What is required -> I'd like the full listing transcribed exactly, with no images included.

Records for the task ->
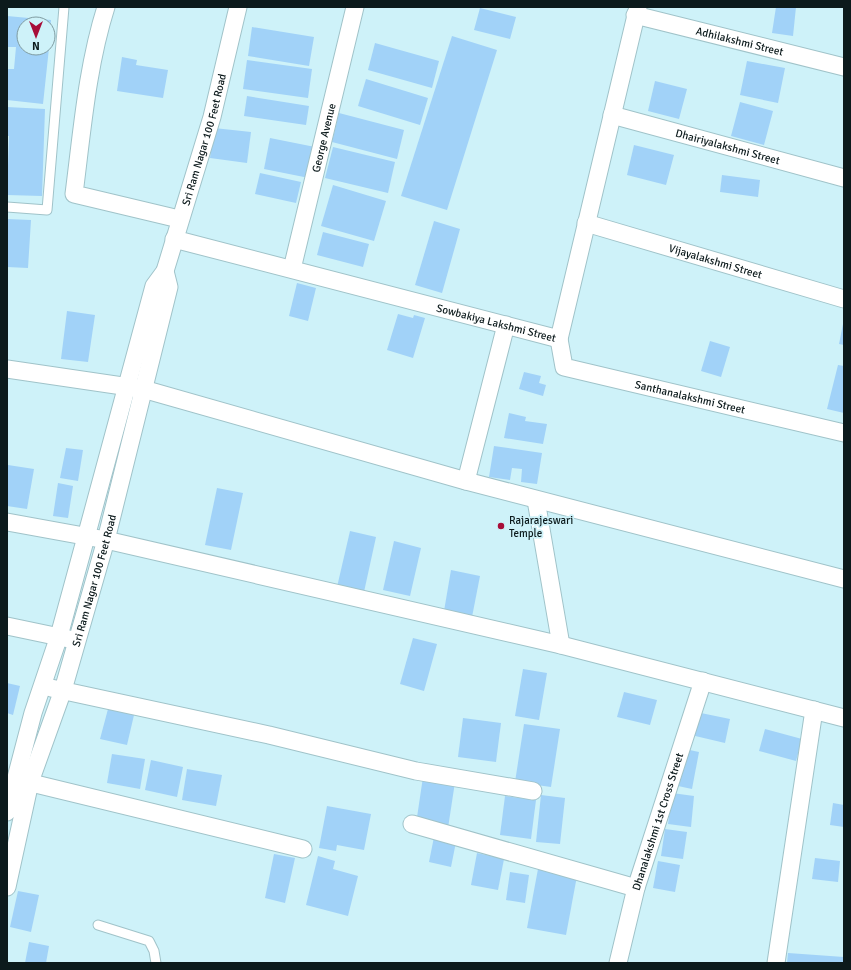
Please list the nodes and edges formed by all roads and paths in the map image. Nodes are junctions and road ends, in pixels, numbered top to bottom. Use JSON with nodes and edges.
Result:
{"nodes":[{"id":1,"x":64,"y":7,"type":"edge"},
{"id":2,"x":106,"y":7,"type":"edge"},
{"id":3,"x":238,"y":7,"type":"edge"},
{"id":4,"x":355,"y":7,"type":"edge"},
{"id":5,"x":636,"y":11,"type":"edge"},
{"id":6,"x":844,"y":67,"type":"edge"},
{"id":7,"x":612,"y":114,"type":"junction"},
{"id":8,"x":844,"y":178,"type":"edge"},
{"id":9,"x":7,"y":207,"type":"edge"},
{"id":10,"x":179,"y":219,"type":"junction"},
{"id":11,"x":586,"y":223,"type":"junction"},
{"id":12,"x":174,"y":239,"type":"junction"},
{"id":13,"x":292,"y":269,"type":"junction"},
{"id":14,"x":844,"y":299,"type":"edge"},
{"id":15,"x":506,"y":325,"type":"junction"},
{"id":16,"x":559,"y":339,"type":"junction"},
{"id":17,"x":7,"y":369,"type":"edge"},
{"id":18,"x":135,"y":388,"type":"junction"},
{"id":19,"x":844,"y":433,"type":"edge"},
{"id":20,"x":466,"y":481,"type":"junction"},
{"id":21,"x":536,"y":500,"type":"junction"},
{"id":22,"x":7,"y":522,"type":"edge"},
{"id":23,"x":86,"y":537,"type":"junction"},
{"id":24,"x":106,"y":540,"type":"junction"},
{"id":25,"x":844,"y":579,"type":"edge"},
{"id":26,"x":7,"y":626,"type":"edge"},
{"id":27,"x":58,"y":636,"type":"junction"},
{"id":28,"x":77,"y":641,"type":"junction"},
{"id":29,"x":560,"y":645,"type":"junction"},
{"id":30,"x":703,"y":681,"type":"junction"},
{"id":31,"x":43,"y":686,"type":"junction"},
{"id":32,"x":63,"y":690,"type":"junction"},
{"id":33,"x":814,"y":710,"type":"junction"},
{"id":34,"x":844,"y":718,"type":"edge"},
{"id":35,"x":17,"y":780,"type":"edge"},
{"id":36,"x":533,"y":791,"type":"dead end"},
{"id":37,"x":7,"y":812,"type":"edge"},
{"id":38,"x":412,"y":824,"type":"dead end"},
{"id":39,"x":303,"y":849,"type":"dead end"},
{"id":40,"x":7,"y":888,"type":"edge"},
{"id":41,"x":636,"y":888,"type":"junction"},
{"id":42,"x":98,"y":926,"type":"dead end"},
{"id":43,"x":156,"y":963,"type":"edge"},
{"id":44,"x":618,"y":963,"type":"edge"},
{"id":45,"x":776,"y":963,"type":"edge"}],
"edges":[{"from":1,"to":9,"type":"lane"},
{"from":2,"to":10,"type":"street"},
{"from":3,"to":10,"type":"street","name":"Sri Ram Nagar 100 Feet Road"},
{"from":4,"to":13,"type":"street","name":"George Avenue"},
{"from":5,"to":6,"type":"street","name":"Adhilakshmi Street"},
{"from":5,"to":7,"type":"street","name":"Sowbakiya Lakshmi Street"},
{"from":7,"to":8,"type":"street","name":"Dhairiyalakshmi Street"},
{"from":7,"to":11,"type":"street","name":"Sowbakiya Lakshmi Street"},
{"from":10,"to":12,"type":"street","name":"Sri Ram Nagar 100 Feet Road"},
{"from":11,"to":14,"type":"street","name":"Vijayalakshmi Street"},
{"from":11,"to":16,"type":"street","name":"Sowbakiya Lakshmi Street"},
{"from":12,"to":13,"type":"street","name":"Sowbakiya Lakshmi Street"},
{"from":12,"to":18,"type":"street","name":"Sri Ram Nagar 100 Feet Road"},
{"from":13,"to":15,"type":"street","name":"Sowbakiya Lakshmi Street"},
{"from":15,"to":16,"type":"street","name":"Sowbakiya Lakshmi Street"},
{"from":15,"to":20,"type":"street"},
{"from":16,"to":19,"type":"street","name":"Santhanalakshmi Street"},
{"from":17,"to":18,"type":"street"},
{"from":18,"to":20,"type":"street"},
{"from":18,"to":23,"type":"street","name":"Sri Ram Nagar 100 Feet Road"},
{"from":18,"to":24,"type":"street","name":"Sri Ram Nagar 100 Feet Road"},
{"from":20,"to":21,"type":"street"},
{"from":21,"to":25,"type":"street"},
{"from":21,"to":29,"type":"street"},
{"from":22,"to":23,"type":"street"},
{"from":23,"to":24,"type":"street"},
{"from":23,"to":27,"type":"street","name":"Sri Ram Nagar 100 Feet Road"},
{"from":24,"to":28,"type":"street","name":"Sri Ram Nagar 100 Feet Road"},
{"from":24,"to":29,"type":"street"},
{"from":26,"to":27,"type":"street"},
{"from":27,"to":28,"type":"street"},
{"from":27,"to":31,"type":"street","name":"Sri Ram Nagar 100 Feet Road"},
{"from":28,"to":32,"type":"street","name":"Sri Ram Nagar 100 Feet Road"},
{"from":29,"to":30,"type":"street"},
{"from":30,"to":33,"type":"street"},
{"from":30,"to":41,"type":"street","name":"Dhanalakshmi 1st Cross Street"},
{"from":31,"to":32,"type":"street"},
{"from":31,"to":35,"type":"street","name":"Sri Ram Nagar 100 Feet Road"},
{"from":32,"to":35,"type":"street","name":"Sri Ram Nagar 100 Feet Road"},
{"from":32,"to":36,"type":"street"},
{"from":33,"to":34,"type":"street"},
{"from":33,"to":45,"type":"street"},
{"from":35,"to":37,"type":"street","name":"Sri Ram Nagar 100 Feet Road"},
{"from":35,"to":39,"type":"street"},
{"from":35,"to":40,"type":"street","name":"Sri Ram Nagar 100 Feet Road"},
{"from":38,"to":41,"type":"street"},
{"from":41,"to":44,"type":"street","name":"Dhanalakshmi 1st Cross Street"},
{"from":42,"to":43,"type":"lane"}]}
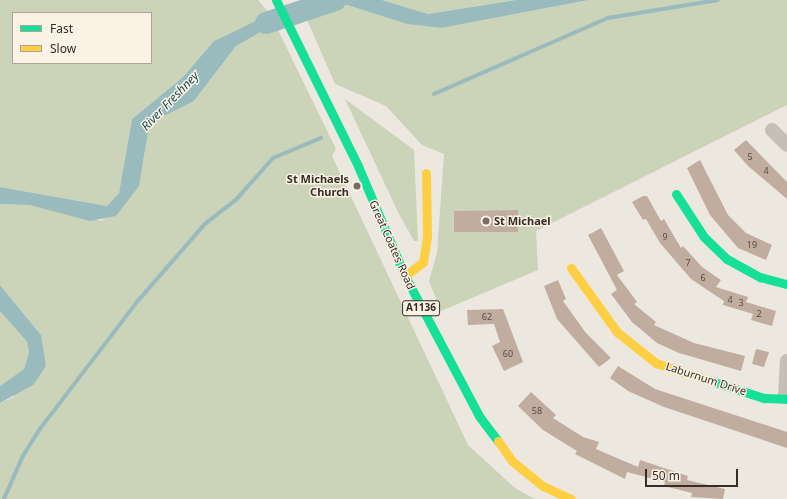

Your response ->
Please list the nodes and edges formed by all roads and paths in the map image. Nodes are junctions and road ends, in pixels, numbered top to bottom. Use JSON with nodes and edges.
Result:
{"nodes":[{"id":1,"x":64,"y":7,"type":"edge"},
{"id":2,"x":106,"y":7,"type":"edge"},
{"id":3,"x":238,"y":7,"type":"edge"},
{"id":4,"x":355,"y":7,"type":"edge"},
{"id":5,"x":636,"y":11,"type":"edge"},
{"id":6,"x":844,"y":67,"type":"edge"},
{"id":7,"x":612,"y":114,"type":"junction"},
{"id":8,"x":844,"y":178,"type":"edge"},
{"id":9,"x":7,"y":207,"type":"edge"},
{"id":10,"x":179,"y":219,"type":"junction"},
{"id":11,"x":586,"y":223,"type":"junction"},
{"id":12,"x":174,"y":239,"type":"junction"},
{"id":13,"x":292,"y":269,"type":"junction"},
{"id":14,"x":844,"y":299,"type":"edge"},
{"id":15,"x":506,"y":325,"type":"junction"},
{"id":16,"x":559,"y":339,"type":"junction"},
{"id":17,"x":7,"y":369,"type":"edge"},
{"id":18,"x":135,"y":388,"type":"junction"},
{"id":19,"x":844,"y":433,"type":"edge"},
{"id":20,"x":466,"y":481,"type":"junction"},
{"id":21,"x":536,"y":500,"type":"junction"},
{"id":22,"x":7,"y":522,"type":"edge"},
{"id":23,"x":86,"y":537,"type":"junction"},
{"id":24,"x":106,"y":540,"type":"junction"},
{"id":25,"x":844,"y":579,"type":"edge"},
{"id":26,"x":7,"y":626,"type":"edge"},
{"id":27,"x":58,"y":636,"type":"junction"},
{"id":28,"x":77,"y":641,"type":"junction"},
{"id":29,"x":560,"y":645,"type":"junction"},
{"id":30,"x":703,"y":681,"type":"junction"},
{"id":31,"x":43,"y":686,"type":"junction"},
{"id":32,"x":63,"y":690,"type":"junction"},
{"id":33,"x":814,"y":710,"type":"junction"},
{"id":34,"x":844,"y":718,"type":"edge"},
{"id":35,"x":17,"y":780,"type":"edge"},
{"id":36,"x":533,"y":791,"type":"dead end"},
{"id":37,"x":7,"y":812,"type":"edge"},
{"id":38,"x":412,"y":824,"type":"dead end"},
{"id":39,"x":303,"y":849,"type":"dead end"},
{"id":40,"x":7,"y":888,"type":"edge"},
{"id":41,"x":636,"y":888,"type":"junction"},
{"id":42,"x":98,"y":926,"type":"dead end"},
{"id":43,"x":156,"y":963,"type":"edge"},
{"id":44,"x":618,"y":963,"type":"edge"},
{"id":45,"x":776,"y":963,"type":"edge"}],
"edges":[{"from":1,"to":9,"type":"lane"},
{"from":2,"to":10,"type":"street"},
{"from":3,"to":10,"type":"street","name":"Sri Ram Nagar 100 Feet Road"},
{"from":4,"to":13,"type":"street","name":"George Avenue"},
{"from":5,"to":6,"type":"street","name":"Adhilakshmi Street"},
{"from":5,"to":7,"type":"street","name":"Sowbakiya Lakshmi Street"},
{"from":7,"to":8,"type":"street","name":"Dhairiyalakshmi Street"},
{"from":7,"to":11,"type":"street","name":"Sowbakiya Lakshmi Street"},
{"from":10,"to":12,"type":"street","name":"Sri Ram Nagar 100 Feet Road"},
{"from":11,"to":14,"type":"street","name":"Vijayalakshmi Street"},
{"from":11,"to":16,"type":"street","name":"Sowbakiya Lakshmi Street"},
{"from":12,"to":13,"type":"street","name":"Sowbakiya Lakshmi Street"},
{"from":12,"to":18,"type":"street","name":"Sri Ram Nagar 100 Feet Road"},
{"from":13,"to":15,"type":"street","name":"Sowbakiya Lakshmi Street"},
{"from":15,"to":16,"type":"street","name":"Sowbakiya Lakshmi Street"},
{"from":15,"to":20,"type":"street"},
{"from":16,"to":19,"type":"street","name":"Santhanalakshmi Street"},
{"from":17,"to":18,"type":"street"},
{"from":18,"to":20,"type":"street"},
{"from":18,"to":23,"type":"street","name":"Sri Ram Nagar 100 Feet Road"},
{"from":18,"to":24,"type":"street","name":"Sri Ram Nagar 100 Feet Road"},
{"from":20,"to":21,"type":"street"},
{"from":21,"to":25,"type":"street"},
{"from":21,"to":29,"type":"street"},
{"from":22,"to":23,"type":"street"},
{"from":23,"to":24,"type":"street"},
{"from":23,"to":27,"type":"street","name":"Sri Ram Nagar 100 Feet Road"},
{"from":24,"to":28,"type":"street","name":"Sri Ram Nagar 100 Feet Road"},
{"from":24,"to":29,"type":"street"},
{"from":26,"to":27,"type":"street"},
{"from":27,"to":28,"type":"street"},
{"from":27,"to":31,"type":"street","name":"Sri Ram Nagar 100 Feet Road"},
{"from":28,"to":32,"type":"street","name":"Sri Ram Nagar 100 Feet Road"},
{"from":29,"to":30,"type":"street"},
{"from":30,"to":33,"type":"street"},
{"from":30,"to":41,"type":"street","name":"Dhanalakshmi 1st Cross Street"},
{"from":31,"to":32,"type":"street"},
{"from":31,"to":35,"type":"street","name":"Sri Ram Nagar 100 Feet Road"},
{"from":32,"to":35,"type":"street","name":"Sri Ram Nagar 100 Feet Road"},
{"from":32,"to":36,"type":"street"},
{"from":33,"to":34,"type":"street"},
{"from":33,"to":45,"type":"street"},
{"from":35,"to":37,"type":"street","name":"Sri Ram Nagar 100 Feet Road"},
{"from":35,"to":39,"type":"street"},
{"from":35,"to":40,"type":"street","name":"Sri Ram Nagar 100 Feet Road"},
{"from":38,"to":41,"type":"street"},
{"from":41,"to":44,"type":"street","name":"Dhanalakshmi 1st Cross Street"},
{"from":42,"to":43,"type":"lane"}]}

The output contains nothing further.